## [Exercise]
Each line in the material below, starting at the one with "Wähle auch aus" and ending at the one with "การเป็นวิศวกรส", is to be reproduced exactly; no picture is to be copied.

Start of Block

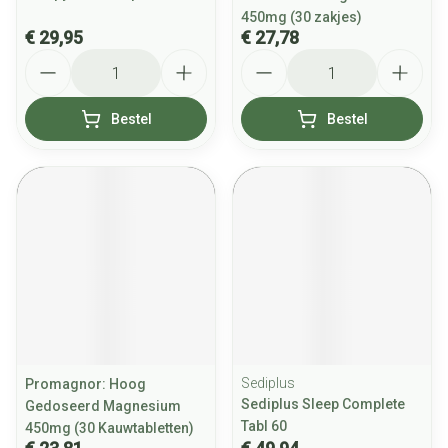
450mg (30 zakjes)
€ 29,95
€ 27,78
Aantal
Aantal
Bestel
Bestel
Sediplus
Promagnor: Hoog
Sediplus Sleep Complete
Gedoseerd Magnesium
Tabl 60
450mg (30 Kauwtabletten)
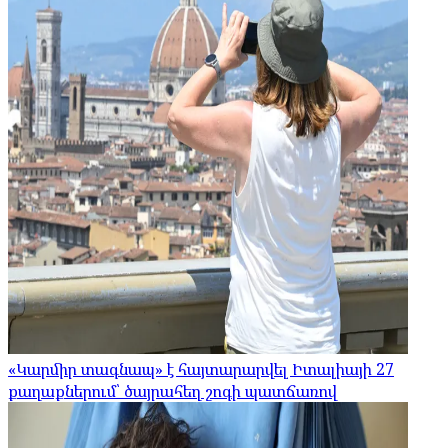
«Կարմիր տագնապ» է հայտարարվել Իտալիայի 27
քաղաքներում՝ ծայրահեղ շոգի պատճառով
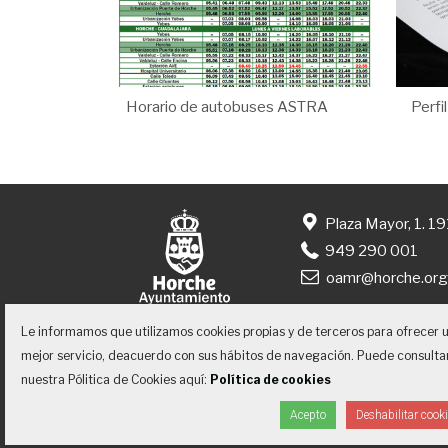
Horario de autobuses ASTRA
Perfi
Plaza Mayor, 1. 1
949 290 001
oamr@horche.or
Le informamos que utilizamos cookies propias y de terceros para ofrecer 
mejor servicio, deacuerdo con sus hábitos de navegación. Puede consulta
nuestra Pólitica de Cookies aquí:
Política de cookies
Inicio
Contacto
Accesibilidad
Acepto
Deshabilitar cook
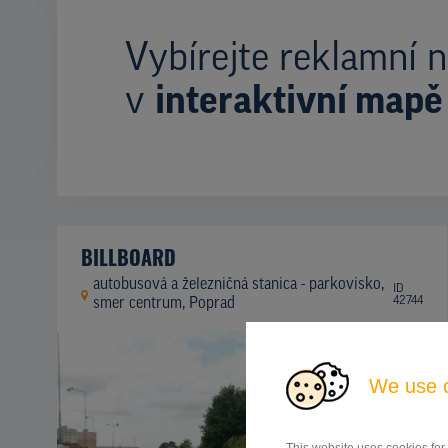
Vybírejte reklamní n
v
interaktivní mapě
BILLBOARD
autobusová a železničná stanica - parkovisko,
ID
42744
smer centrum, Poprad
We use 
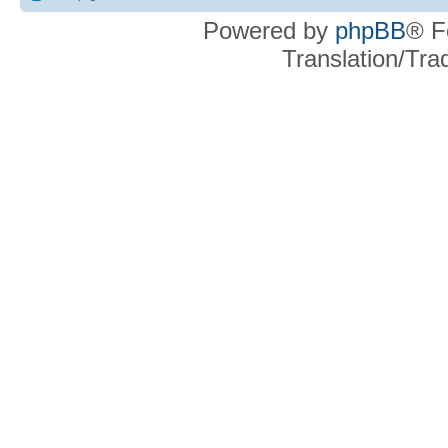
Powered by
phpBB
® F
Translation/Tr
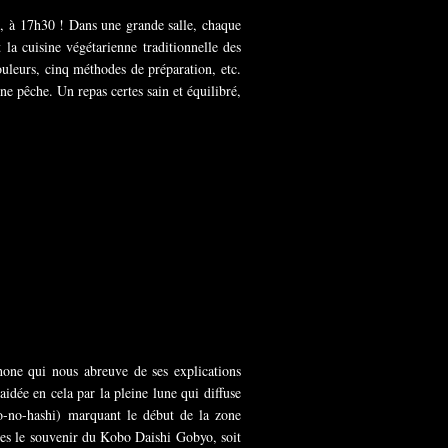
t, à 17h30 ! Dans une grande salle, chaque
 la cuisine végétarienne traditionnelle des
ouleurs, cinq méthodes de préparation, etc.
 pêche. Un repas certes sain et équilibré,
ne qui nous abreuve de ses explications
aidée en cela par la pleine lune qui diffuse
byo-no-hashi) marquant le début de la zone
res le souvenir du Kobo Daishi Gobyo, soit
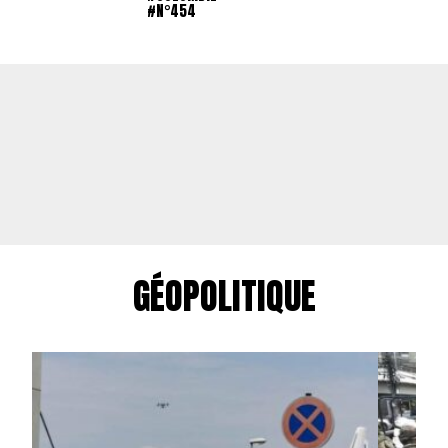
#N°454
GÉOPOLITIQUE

End of Block
Start of Block

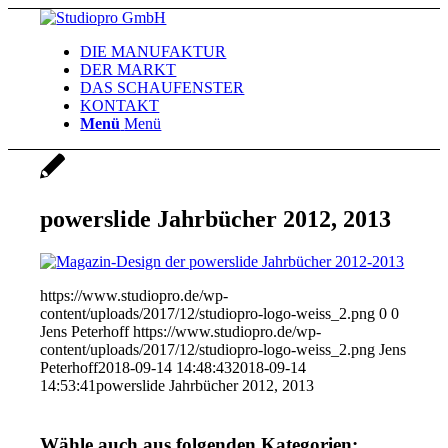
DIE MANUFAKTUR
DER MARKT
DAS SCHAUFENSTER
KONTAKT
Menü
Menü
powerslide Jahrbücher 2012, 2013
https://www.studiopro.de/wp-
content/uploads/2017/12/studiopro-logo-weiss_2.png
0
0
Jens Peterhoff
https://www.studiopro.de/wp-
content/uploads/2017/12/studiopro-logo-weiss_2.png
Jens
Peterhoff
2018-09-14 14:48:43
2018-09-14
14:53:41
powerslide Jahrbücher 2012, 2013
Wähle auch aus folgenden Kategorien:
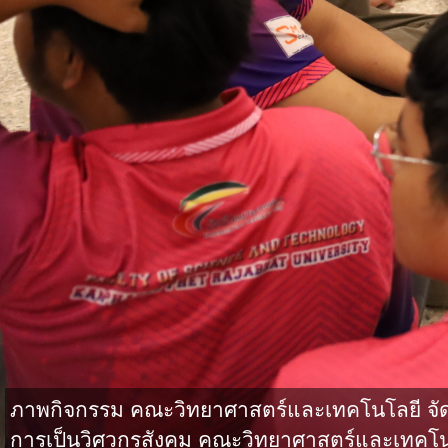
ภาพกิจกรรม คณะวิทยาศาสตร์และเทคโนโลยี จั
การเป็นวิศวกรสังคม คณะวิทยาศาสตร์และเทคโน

End of Block

## [Exercise output]
Wähle auch aus folgenden Kategorien:
ภาพกิจกรรม คณะวิทยาศาสตร์และเทคโนโลยี จั
การเป็นวิศวกรสังคม คณะวิทยาศาสตร์และเทคโน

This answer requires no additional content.